PASSAGE
------------------------------------------------------------------------

Almost every Peranakan family has a remnant of the old culture. It could be in teh form of your grandma's old kebaya or a few sarungs, a pair of beaded slippers, a few nonya porcelain or furniture lying around here and there or if youre lucky some silverware, jewelery and Victorian decorative antiques as well.

Learn to appreciate those items, they arent just objects collecting dust, they are part of your heritage nad culture. Treasure it as thats the only thing thats left of your culture, dont take it for granted, it might not always be there. If youre really developed interest in the object you could even go on a collecting spree and collect cheap old Peranakan antiques and artefacts. For example you could buy an old hairpin for less than $100, a pair of pearl intan earrings for $200+ and an old silver plated Peranakan Tea pot for around $100+ (if you know where to look and are ready to become a bargian hunter that is) Peranakan antiques arent just old items at all, they are part of your culture and they make you aware of your identity and heritage. By appreciating them, you appreciate your culture. So if you really want to know more about your culture antique finding is one of the best ways to do it !! The below photos show you what Peranakan heirlooms look like:

Silverware, victorian antiques, furniture and nonya porcelain are also aspects of Peranakan Heirlooms. But its best to start small and collect the cheap items first and work your way up as you mature in knowwledge and in financial aspects as well You dont even need to collect anything if you so wish, though its good to start if youre really into Peranakan stuff The Photos above were taken from the Asian Civilisations Museum at the Peranakan legacy Exhibition.. Do pay a visit to the museum when youre free, its really an eye opener. This museum has been recently been gazetted as a Peranakan Museum that focuses on preserving & exhibiting Peranakan culture. The Museum exhibits Peranakan Antiques from Singapore, Malaysia, & Indonesia. Guided tours are provided enquire at the counter for more details. This topic will be divided into 4 parts namely: Jewelery, Porcelain, Furniture and Silverware.

------------------------------------------------------------------------

LISTED ENTRIES

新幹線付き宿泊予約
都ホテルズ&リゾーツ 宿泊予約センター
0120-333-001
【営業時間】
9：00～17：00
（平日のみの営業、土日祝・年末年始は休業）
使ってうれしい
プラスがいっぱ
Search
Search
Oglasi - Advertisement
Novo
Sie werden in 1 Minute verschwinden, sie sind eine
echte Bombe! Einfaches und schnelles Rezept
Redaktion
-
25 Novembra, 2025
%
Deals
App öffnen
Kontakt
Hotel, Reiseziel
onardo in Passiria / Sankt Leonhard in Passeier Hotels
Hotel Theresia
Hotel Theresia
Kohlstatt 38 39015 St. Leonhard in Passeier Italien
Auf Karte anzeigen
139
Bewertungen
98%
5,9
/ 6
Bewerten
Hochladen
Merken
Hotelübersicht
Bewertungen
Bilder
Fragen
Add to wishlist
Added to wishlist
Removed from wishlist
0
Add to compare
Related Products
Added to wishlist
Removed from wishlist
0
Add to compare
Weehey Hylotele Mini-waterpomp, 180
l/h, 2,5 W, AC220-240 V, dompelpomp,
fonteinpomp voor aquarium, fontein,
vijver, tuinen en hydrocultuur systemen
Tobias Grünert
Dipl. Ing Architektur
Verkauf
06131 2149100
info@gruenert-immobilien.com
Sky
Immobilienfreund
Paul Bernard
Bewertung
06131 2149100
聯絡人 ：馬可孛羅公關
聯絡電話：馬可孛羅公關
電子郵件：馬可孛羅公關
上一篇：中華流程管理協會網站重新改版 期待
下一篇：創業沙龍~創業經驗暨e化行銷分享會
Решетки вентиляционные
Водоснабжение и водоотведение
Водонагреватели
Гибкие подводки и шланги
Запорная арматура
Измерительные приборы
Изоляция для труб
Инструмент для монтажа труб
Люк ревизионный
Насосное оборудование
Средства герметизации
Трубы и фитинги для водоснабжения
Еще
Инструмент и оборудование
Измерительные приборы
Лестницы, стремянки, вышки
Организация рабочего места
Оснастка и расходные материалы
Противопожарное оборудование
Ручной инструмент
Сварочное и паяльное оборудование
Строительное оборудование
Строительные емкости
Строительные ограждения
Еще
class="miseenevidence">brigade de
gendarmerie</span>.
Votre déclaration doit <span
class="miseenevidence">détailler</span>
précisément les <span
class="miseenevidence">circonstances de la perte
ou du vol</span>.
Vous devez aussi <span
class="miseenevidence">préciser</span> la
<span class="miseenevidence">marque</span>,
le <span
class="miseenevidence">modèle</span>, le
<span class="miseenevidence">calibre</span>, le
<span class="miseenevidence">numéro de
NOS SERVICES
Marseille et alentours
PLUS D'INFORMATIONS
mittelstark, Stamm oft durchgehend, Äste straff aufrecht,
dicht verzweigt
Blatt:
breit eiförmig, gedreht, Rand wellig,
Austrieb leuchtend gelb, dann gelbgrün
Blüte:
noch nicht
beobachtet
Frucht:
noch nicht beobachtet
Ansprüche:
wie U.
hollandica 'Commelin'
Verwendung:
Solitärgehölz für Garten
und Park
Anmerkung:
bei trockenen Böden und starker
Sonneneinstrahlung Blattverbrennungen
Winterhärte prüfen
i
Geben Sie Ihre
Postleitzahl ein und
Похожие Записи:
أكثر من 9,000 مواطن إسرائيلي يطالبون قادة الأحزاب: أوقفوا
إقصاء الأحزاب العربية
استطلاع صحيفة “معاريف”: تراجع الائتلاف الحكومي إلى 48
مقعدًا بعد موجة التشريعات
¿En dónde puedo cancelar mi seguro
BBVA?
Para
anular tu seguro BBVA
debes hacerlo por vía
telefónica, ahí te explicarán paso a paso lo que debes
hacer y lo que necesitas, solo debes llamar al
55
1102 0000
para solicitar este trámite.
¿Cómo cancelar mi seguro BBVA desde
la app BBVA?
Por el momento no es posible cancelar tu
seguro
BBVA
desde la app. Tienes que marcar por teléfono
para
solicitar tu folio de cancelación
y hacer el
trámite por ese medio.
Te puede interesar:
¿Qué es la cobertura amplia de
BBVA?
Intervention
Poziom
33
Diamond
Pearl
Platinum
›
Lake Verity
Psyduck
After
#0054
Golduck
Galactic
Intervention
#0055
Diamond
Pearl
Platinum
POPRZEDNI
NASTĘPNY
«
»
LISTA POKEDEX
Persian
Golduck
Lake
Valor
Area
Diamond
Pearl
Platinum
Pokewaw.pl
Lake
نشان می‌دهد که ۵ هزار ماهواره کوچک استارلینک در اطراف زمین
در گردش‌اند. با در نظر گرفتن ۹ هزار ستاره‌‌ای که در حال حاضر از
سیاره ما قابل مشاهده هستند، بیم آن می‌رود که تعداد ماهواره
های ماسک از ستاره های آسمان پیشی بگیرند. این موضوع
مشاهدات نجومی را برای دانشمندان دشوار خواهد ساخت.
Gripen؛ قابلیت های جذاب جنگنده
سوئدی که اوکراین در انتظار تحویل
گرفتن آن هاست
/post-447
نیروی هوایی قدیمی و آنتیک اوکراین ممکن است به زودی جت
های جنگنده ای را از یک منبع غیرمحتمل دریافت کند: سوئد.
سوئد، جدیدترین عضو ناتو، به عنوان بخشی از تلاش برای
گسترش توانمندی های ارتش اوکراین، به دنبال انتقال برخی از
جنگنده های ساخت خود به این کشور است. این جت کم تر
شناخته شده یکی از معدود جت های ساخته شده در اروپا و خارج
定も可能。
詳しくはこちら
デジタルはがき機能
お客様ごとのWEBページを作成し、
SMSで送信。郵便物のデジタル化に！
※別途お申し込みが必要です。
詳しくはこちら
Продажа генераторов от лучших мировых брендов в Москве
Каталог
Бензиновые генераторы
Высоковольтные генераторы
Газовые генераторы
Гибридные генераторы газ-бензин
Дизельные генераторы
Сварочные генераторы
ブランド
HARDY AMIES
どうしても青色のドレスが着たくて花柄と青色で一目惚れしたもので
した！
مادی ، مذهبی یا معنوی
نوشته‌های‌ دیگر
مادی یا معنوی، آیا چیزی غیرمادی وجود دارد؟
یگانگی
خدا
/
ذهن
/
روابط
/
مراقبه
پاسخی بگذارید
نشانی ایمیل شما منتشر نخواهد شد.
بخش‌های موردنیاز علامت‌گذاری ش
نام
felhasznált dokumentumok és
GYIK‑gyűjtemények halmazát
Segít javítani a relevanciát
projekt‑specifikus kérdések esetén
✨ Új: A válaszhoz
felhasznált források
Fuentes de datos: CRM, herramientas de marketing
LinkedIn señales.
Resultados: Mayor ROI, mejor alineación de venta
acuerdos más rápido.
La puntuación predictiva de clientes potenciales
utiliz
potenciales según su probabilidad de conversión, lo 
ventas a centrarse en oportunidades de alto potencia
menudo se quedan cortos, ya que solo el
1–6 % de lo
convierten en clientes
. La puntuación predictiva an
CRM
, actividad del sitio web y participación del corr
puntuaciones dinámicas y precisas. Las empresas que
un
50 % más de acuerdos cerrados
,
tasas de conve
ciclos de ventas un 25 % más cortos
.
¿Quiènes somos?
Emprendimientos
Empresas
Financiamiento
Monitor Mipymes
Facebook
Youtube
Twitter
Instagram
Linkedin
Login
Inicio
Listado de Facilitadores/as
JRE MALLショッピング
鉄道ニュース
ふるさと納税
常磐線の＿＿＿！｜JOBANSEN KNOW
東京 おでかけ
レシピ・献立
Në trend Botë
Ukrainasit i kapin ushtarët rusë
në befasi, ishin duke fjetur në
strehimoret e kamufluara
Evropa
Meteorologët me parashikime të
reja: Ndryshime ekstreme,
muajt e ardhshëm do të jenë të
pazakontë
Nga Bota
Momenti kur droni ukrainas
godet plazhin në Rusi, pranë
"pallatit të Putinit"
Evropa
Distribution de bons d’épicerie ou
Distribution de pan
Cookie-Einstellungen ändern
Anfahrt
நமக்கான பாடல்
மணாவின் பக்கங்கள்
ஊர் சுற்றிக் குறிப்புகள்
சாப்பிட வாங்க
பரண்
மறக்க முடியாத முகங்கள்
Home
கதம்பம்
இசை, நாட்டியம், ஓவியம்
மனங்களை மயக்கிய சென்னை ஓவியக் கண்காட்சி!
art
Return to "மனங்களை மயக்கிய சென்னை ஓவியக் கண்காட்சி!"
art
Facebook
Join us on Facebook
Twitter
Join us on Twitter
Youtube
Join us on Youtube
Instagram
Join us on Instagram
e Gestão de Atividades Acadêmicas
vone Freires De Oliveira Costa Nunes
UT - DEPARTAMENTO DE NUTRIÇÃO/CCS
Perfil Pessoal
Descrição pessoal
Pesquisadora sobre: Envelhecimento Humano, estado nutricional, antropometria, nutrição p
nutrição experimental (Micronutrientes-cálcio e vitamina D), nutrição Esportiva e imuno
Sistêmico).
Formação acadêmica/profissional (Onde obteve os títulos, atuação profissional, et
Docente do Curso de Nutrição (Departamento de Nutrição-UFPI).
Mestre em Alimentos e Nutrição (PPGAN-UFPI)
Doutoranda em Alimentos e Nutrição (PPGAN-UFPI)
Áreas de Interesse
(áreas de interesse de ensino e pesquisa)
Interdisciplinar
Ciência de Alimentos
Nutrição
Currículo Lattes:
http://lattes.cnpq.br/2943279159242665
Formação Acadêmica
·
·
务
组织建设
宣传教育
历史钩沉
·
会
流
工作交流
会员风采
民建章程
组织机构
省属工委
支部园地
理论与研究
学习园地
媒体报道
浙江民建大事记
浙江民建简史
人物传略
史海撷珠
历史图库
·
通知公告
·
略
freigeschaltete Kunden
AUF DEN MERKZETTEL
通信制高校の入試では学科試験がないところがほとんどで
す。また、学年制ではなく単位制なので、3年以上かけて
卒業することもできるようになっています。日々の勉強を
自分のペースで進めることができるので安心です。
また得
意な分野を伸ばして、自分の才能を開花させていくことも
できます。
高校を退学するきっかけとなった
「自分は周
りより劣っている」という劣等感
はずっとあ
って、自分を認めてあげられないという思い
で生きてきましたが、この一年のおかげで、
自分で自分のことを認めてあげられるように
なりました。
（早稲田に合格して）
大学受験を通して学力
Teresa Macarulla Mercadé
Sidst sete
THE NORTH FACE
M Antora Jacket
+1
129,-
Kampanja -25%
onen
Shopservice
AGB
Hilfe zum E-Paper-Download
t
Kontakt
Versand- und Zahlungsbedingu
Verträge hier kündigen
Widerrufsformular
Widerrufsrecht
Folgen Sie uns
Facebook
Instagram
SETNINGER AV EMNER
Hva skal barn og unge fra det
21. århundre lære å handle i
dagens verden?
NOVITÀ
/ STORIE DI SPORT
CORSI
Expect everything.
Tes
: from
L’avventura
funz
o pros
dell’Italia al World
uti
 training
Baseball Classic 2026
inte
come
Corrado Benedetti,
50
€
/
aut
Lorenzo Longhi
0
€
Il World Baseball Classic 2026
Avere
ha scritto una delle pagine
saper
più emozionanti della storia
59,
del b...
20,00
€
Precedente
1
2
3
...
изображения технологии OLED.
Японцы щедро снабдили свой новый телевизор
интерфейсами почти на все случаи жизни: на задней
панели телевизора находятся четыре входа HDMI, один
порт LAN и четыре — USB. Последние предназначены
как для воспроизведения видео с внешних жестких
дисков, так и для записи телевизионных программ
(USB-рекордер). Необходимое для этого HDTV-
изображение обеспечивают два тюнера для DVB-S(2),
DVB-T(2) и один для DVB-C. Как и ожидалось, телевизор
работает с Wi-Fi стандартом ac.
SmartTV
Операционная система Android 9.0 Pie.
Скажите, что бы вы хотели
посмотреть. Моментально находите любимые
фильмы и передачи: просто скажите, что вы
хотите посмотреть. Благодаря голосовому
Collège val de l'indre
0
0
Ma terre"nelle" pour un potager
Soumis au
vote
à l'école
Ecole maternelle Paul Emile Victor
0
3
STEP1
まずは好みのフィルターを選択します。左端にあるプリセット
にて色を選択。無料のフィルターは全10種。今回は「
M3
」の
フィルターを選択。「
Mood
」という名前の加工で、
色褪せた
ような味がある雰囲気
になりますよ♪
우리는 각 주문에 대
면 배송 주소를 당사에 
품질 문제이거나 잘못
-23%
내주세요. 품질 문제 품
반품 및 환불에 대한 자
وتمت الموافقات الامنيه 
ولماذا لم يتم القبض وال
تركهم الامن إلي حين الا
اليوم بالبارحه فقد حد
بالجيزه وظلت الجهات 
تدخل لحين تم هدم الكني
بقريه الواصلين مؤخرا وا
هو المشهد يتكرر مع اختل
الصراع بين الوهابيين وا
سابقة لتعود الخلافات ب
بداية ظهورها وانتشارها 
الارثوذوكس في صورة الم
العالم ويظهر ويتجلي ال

------------------------------------------------------------------------

WORK ORDER
Answer these from the passage on Peranakan heirlooms:
(a) What price does it give for an old hairpin?
(b) At which museum and exhibition were the photos taken?
(c) What four parts will the topic be divided into?

RESPONSE AREA
(a) Less than $100.
(b) The Asian Civilisations Museum, at the Peranakan Legacy Exhibition.
(c) Jewelry, porcelain, furniture, and silverware.